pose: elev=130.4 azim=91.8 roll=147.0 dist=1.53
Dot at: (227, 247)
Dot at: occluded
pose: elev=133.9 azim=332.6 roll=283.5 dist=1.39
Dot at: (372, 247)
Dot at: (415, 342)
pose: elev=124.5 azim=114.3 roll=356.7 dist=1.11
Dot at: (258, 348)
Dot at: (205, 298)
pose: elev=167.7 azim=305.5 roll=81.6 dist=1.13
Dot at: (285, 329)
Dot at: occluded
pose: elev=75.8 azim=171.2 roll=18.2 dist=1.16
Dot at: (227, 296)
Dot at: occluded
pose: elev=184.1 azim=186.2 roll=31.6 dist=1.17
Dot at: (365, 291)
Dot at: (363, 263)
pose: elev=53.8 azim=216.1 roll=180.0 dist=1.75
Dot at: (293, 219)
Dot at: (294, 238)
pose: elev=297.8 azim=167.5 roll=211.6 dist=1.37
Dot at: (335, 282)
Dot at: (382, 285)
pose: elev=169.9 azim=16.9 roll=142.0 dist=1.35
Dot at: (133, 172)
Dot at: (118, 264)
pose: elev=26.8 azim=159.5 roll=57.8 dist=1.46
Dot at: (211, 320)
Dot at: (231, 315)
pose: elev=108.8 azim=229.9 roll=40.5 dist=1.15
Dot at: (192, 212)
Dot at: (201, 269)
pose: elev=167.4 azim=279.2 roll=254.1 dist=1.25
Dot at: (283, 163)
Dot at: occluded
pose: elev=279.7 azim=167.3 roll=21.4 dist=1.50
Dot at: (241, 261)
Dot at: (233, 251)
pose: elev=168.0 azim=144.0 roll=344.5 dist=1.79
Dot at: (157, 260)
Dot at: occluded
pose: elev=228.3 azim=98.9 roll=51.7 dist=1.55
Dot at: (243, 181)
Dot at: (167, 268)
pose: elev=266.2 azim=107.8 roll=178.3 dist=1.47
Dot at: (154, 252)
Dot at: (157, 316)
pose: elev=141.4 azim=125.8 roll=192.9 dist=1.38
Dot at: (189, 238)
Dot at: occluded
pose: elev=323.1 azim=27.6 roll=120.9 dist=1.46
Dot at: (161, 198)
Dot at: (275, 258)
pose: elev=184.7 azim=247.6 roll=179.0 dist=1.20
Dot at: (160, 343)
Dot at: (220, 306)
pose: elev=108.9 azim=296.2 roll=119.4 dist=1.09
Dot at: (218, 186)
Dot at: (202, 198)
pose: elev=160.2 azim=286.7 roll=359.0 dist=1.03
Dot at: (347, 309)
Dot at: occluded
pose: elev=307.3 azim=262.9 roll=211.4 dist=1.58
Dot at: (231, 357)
================
• **Exercise details**
Put each line of the items above into a Markdown table with the columns No. and Text. Number the rows in order and leave out any blank lines.

• **Result for this task**
| No. | Text |
|---|---|
| 1 | pose: elev=130.4 azim=91.8 roll=147.0 dist=1.53 |
| 2 | Dot at: (227, 247) |
| 3 | Dot at: occluded |
| 4 | pose: elev=133.9 azim=332.6 roll=283.5 dist=1.39 |
| 5 | Dot at: (372, 247) |
| 6 | Dot at: (415, 342) |
| 7 | pose: elev=124.5 azim=114.3 roll=356.7 dist=1.11 |
| 8 | Dot at: (258, 348) |
| 9 | Dot at: (205, 298) |
| 10 | pose: elev=167.7 azim=305.5 roll=81.6 dist=1.13 |
| 11 | Dot at: (285, 329) |
| 12 | Dot at: occluded |
| 13 | pose: elev=75.8 azim=171.2 roll=18.2 dist=1.16 |
| 14 | Dot at: (227, 296) |
| 15 | Dot at: occluded |
| 16 | pose: elev=184.1 azim=186.2 roll=31.6 dist=1.17 |
| 17 | Dot at: (365, 291) |
| 18 | Dot at: (363, 263) |
| 19 | pose: elev=53.8 azim=216.1 roll=180.0 dist=1.75 |
| 20 | Dot at: (293, 219) |
| 21 | Dot at: (294, 238) |
| 22 | pose: elev=297.8 azim=167.5 roll=211.6 dist=1.37 |
| 23 | Dot at: (335, 282) |
| 24 | Dot at: (382, 285) |
| 25 | pose: elev=169.9 azim=16.9 roll=142.0 dist=1.35 |
| 26 | Dot at: (133, 172) |
| 27 | Dot at: (118, 264) |
| 28 | pose: elev=26.8 azim=159.5 roll=57.8 dist=1.46 |
| 29 | Dot at: (211, 320) |
| 30 | Dot at: (231, 315) |
| 31 | pose: elev=108.8 azim=229.9 roll=40.5 dist=1.15 |
| 32 | Dot at: (192, 212) |
| 33 | Dot at: (201, 269) |
| 34 | pose: elev=167.4 azim=279.2 roll=254.1 dist=1.25 |
| 35 | Dot at: (283, 163) |
| 36 | Dot at: occluded |
| 37 | pose: elev=279.7 azim=167.3 roll=21.4 dist=1.50 |
| 38 | Dot at: (241, 261) |
| 39 | Dot at: (233, 251) |
| 40 | pose: elev=168.0 azim=144.0 roll=344.5 dist=1.79 |
| 41 | Dot at: (157, 260) |
| 42 | Dot at: occluded |
| 43 | pose: elev=228.3 azim=98.9 roll=51.7 dist=1.55 |
| 44 | Dot at: (243, 181) |
| 45 | Dot at: (167, 268) |
| 46 | pose: elev=266.2 azim=107.8 roll=178.3 dist=1.47 |
| 47 | Dot at: (154, 252) |
| 48 | Dot at: (157, 316) |
| 49 | pose: elev=141.4 azim=125.8 roll=192.9 dist=1.38 |
| 50 | Dot at: (189, 238) |
| 51 | Dot at: occluded |
| 52 | pose: elev=323.1 azim=27.6 roll=120.9 dist=1.46 |
| 53 | Dot at: (161, 198) |
| 54 | Dot at: (275, 258) |
| 55 | pose: elev=184.7 azim=247.6 roll=179.0 dist=1.20 |
| 56 | Dot at: (160, 343) |
| 57 | Dot at: (220, 306) |
| 58 | pose: elev=108.9 azim=296.2 roll=119.4 dist=1.09 |
| 59 | Dot at: (218, 186) |
| 60 | Dot at: (202, 198) |
| 61 | pose: elev=160.2 azim=286.7 roll=359.0 dist=1.03 |
| 62 | Dot at: (347, 309) |
| 63 | Dot at: occluded |
| 64 | pose: elev=307.3 azim=262.9 roll=211.4 dist=1.58 |
| 65 | Dot at: (231, 357) |